Le Zovirax est un médicament préconisé dans le traitement de l’herpès. Il fait souvent l’objet de polémiques au point que nombreux sont ceux qui le mettent dans la liste des médicaments non remboursés par la sécurité sociale.

Le fait est que les patients qui se voient prescrire du Zovirax ne se heurtent pas réellement à un défaut de remboursement étant donné que le Zovirax, même s’il peut être remplacé par d’autres médicaments, ne fait pas non plus partie des traitements sans effet réel sur le patient traité.

Les explications dans les développements qui suivent :

Comment un médicament devient-il non remboursable ?

Pour qu’un médicament comme le Zovirax devienne non remboursable ou remboursable de manière partielle par la sécurité sociale, une évaluation du médicament en question, de ses conditions de prescription et de ses modalités de délivrance est réalisée par la haute autorité de santé.

Cette dernière tient alors compte d’un facteur clé dans le cadre de l’utilisation du Zovirax, le service médical rendu, connu sous le sigle SMR. Si ce dernier est faible, les risques s’agrandissent pour le médicament concerné de se voir appliqué un remboursement partiel voire même un non-remboursement.

Par contre, lorsque le médicament est irremplaçable, c’est-à-dire, ne connait aucun équivalent sur le marché et coûte cher au patient, la haute autorité de santé donne souvent un avis favorable à un remboursement intégral par la sécurité sociale.

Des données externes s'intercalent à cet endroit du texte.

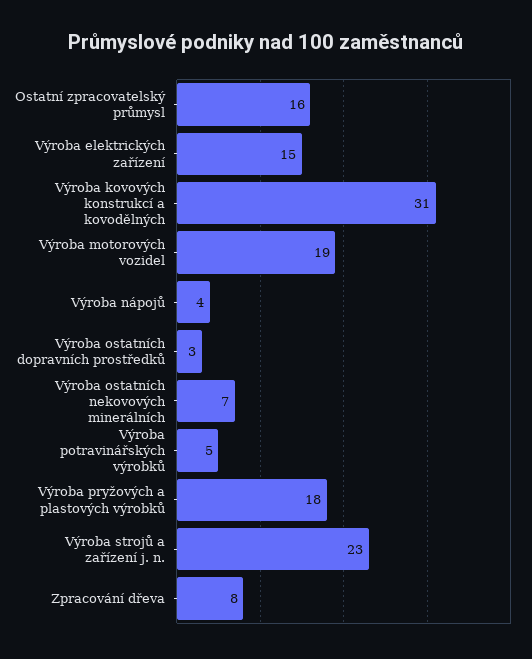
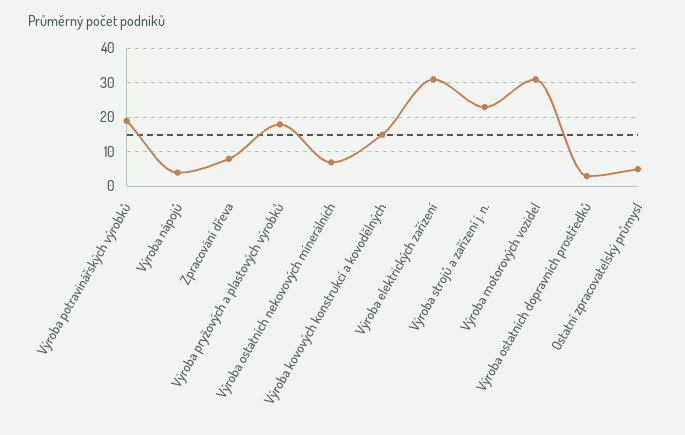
  {
-   "Ostatní zpracovatelský průmysl": 16,
+   "Ostatní zpracovatelský průmysl": 5,
-   "Výroba elektrických zařízení": 15,
+   "Výroba elektrických zařízení": 30,
-   "Výroba kovových konstrukcí a kovodělných": 31,
+   "Výroba kovových konstrukcí a kovodělných": 15,
-   "Výroba motorových vozidel": 19,
+   "Výroba motorových vozidel": 30,
    "Výroba nápojů": 4,
    "Výroba ostatních dopravních prostředků": 3,
    "Výroba ostatních nekovových minerálních": 7,
-   "Výroba potravinářských výrobků": 5,
+   "Výroba potravinářských výrobků": 20,
    "Výroba pryžových a plastových výrobků": 18,
    "Výroba strojů a zařízení j. n.": 23,
    "Zpracování dřeva": 8
  }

Revenant au SMR, ce dernier se divise en trois catégories, à savoir, le SMR majeur qui bénéficie d’un taux de remboursement de 65%, le SMR modéré qui bénéficie d’un taux de remboursement de 30% et enfin, le SMR faible, remboursé à seulement 15%.

Enfin, un médicament dont les effets ne sont pas concluants se voit tout simplement appliquer un non remboursement.

A quelle catégorie appartient le Zovirax ?

Pour l’heure, le Zovirax appartient à la catégorie des médicaments dotés d’un SMR faible ce qui le place parmi les traitements sujets à un taux de remboursement de 15%.

Toutefois, des réformes ont été engagées depuis 2015 dans la perspective de supprimer ce taux de 15% pour ne plus appliquer que les taux de 30 et de 65%. Une autre alternative a aussi été envisagée, celle d’un taux unique de remboursement, sans que le taux en question ait pu être arrêté.

Enfin, la dernière option était la création d’un remboursement dérogatoire temporaire, mais pour les médicaments à la fois peu efficaces et sans remplacement envisageable.

Pour conclure, le Zovirax se rembourse actuellement suivant un taux de 15% du fait de son SMR faible. Toutefois, des alternatives à ce traitement existent. Le mieux est de les favoriser pour pouvoir être remboursé à 100% à condition que le médecin traitant émette un avis favorable.

Cette solution semble être la bonne en attendant les réformes sur le taux de remboursement des médicaments par la sécurité sociale.